Very brief update, in case anyone in the future stumbles across this thread. The the demo-work was performed with a masonry-blade in my Sawzall and my cheapo-angle grinder with a 4.5" masonry cutting wheel. The grinder wasn't large enough to make a full-cut. But was handy at creating scoring cuts to get the sawzall started, and creating a cut-line that didn't become obscured with brick dust. Though it did throw far more dust than the saw.

All things considered, buying a large 9" or so grinder from Harbor Freight ($65 before coupons) might have been easier on the muscles than a reciprocating saw, but we managed. Tenting around with old bed-sheets helped keep dust down, but there was expected cleanup afterwards.

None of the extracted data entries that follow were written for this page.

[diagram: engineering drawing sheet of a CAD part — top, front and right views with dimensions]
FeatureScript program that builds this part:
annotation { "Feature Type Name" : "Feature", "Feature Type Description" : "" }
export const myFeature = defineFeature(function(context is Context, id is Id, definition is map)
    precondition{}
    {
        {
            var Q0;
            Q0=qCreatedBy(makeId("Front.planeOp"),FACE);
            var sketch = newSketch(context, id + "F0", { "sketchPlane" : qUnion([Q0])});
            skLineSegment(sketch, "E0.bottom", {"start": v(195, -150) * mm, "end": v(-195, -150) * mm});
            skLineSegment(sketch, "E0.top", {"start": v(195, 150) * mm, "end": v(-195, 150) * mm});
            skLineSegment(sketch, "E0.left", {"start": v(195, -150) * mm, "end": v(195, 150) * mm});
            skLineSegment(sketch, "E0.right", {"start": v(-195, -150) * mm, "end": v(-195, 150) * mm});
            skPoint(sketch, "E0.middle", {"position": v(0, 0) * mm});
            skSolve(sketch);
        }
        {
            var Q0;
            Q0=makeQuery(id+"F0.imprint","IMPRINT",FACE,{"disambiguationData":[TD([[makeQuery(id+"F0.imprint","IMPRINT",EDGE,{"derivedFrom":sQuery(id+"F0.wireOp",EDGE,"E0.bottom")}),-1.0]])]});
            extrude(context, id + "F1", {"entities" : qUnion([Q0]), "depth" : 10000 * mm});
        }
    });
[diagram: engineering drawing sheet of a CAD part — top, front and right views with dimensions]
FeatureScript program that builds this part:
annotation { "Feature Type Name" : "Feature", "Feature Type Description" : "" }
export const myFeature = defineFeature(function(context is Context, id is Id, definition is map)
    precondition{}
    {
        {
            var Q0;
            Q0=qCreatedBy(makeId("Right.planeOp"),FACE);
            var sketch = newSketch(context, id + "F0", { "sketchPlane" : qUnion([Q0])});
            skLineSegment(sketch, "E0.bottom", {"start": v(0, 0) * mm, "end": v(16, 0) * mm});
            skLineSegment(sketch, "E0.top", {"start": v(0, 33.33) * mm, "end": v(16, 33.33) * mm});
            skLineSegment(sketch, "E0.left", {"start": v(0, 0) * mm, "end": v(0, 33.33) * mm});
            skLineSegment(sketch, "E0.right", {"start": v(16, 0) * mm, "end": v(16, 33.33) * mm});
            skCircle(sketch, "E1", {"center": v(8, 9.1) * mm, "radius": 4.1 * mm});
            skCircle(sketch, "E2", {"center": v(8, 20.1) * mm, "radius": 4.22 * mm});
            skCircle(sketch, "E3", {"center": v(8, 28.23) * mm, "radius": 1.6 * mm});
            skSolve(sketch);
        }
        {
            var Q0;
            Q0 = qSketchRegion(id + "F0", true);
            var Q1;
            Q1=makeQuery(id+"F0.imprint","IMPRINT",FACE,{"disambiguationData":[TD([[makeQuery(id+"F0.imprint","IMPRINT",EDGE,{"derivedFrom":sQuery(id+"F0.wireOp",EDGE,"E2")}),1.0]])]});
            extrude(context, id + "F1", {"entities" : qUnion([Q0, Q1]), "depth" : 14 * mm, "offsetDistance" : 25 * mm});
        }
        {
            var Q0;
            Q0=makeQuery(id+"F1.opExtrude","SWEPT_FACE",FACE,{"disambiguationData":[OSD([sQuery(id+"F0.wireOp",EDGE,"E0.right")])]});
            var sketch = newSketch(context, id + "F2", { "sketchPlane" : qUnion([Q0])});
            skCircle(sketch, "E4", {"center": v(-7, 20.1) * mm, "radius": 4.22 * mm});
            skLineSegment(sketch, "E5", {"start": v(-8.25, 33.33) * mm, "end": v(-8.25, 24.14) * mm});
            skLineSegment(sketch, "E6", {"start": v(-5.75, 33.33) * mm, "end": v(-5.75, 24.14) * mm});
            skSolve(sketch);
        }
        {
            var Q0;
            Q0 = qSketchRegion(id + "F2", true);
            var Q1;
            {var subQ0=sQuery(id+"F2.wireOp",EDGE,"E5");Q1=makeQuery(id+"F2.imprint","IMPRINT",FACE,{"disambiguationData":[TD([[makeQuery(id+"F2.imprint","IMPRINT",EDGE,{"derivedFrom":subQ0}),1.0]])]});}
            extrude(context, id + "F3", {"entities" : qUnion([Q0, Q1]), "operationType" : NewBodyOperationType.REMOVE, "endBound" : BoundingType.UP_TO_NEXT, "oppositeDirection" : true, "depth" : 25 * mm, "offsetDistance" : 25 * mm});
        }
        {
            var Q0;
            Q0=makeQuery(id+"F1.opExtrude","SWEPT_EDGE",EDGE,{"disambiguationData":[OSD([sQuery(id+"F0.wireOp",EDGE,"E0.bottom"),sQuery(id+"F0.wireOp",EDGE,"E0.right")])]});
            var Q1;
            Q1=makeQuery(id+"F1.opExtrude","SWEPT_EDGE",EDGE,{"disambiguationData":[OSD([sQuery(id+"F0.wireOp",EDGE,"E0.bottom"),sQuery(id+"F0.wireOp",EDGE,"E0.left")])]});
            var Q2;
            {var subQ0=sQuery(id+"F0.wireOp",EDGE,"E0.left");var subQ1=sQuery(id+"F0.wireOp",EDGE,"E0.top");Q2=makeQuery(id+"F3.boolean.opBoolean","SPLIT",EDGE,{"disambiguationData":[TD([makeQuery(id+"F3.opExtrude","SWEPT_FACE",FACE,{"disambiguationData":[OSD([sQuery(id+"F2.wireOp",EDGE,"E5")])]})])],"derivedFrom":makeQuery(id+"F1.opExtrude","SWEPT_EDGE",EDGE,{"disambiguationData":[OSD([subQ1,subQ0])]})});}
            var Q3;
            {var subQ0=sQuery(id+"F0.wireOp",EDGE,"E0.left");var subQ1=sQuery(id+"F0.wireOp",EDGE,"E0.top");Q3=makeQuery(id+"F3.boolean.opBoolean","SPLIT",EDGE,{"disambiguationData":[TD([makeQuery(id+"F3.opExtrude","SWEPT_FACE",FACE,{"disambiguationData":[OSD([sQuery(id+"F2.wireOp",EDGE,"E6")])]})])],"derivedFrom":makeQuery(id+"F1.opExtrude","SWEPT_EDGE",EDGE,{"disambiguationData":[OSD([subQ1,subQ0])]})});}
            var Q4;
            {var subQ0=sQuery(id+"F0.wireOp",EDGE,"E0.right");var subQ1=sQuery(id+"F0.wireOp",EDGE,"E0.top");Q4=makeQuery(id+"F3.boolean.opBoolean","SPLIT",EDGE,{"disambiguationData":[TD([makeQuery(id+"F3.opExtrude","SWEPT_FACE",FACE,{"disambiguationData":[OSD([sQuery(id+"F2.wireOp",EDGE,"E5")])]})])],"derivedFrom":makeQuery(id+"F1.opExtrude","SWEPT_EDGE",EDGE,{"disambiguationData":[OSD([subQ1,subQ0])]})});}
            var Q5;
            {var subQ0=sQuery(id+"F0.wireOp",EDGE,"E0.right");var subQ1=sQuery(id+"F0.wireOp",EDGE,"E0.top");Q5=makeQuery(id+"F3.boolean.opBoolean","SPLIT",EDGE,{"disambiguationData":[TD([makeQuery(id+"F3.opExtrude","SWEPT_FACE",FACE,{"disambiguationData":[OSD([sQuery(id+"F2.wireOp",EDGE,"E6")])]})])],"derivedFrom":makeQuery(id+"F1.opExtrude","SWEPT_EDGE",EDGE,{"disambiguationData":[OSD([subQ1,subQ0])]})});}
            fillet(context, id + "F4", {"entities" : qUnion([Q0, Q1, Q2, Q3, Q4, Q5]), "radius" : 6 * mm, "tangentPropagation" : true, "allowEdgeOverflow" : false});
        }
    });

Anyway, no problems. Tenting and cleanup took longer than cutting itself. I'll likely pop back in for a final update after the install is completed next week. Thanks again, everyone.

hcXfmdC.jpg
 
Nice job. And interested to see how that insert works. First I have heard of'em.
 
Just looked at the website. It appears that Country Stove has a new name.
 
Just looked at the website. It appears that Country Stove has a new name.
Yes, the old Lennox lines are now owned by IHP. Country stoves are now under IHP IronStrike. The BIS Traditions ->Lennox Montecito is now under the IHP astria brand.
 
I can't figure out why Lennox buys stove companies. The always turn around and sell'em.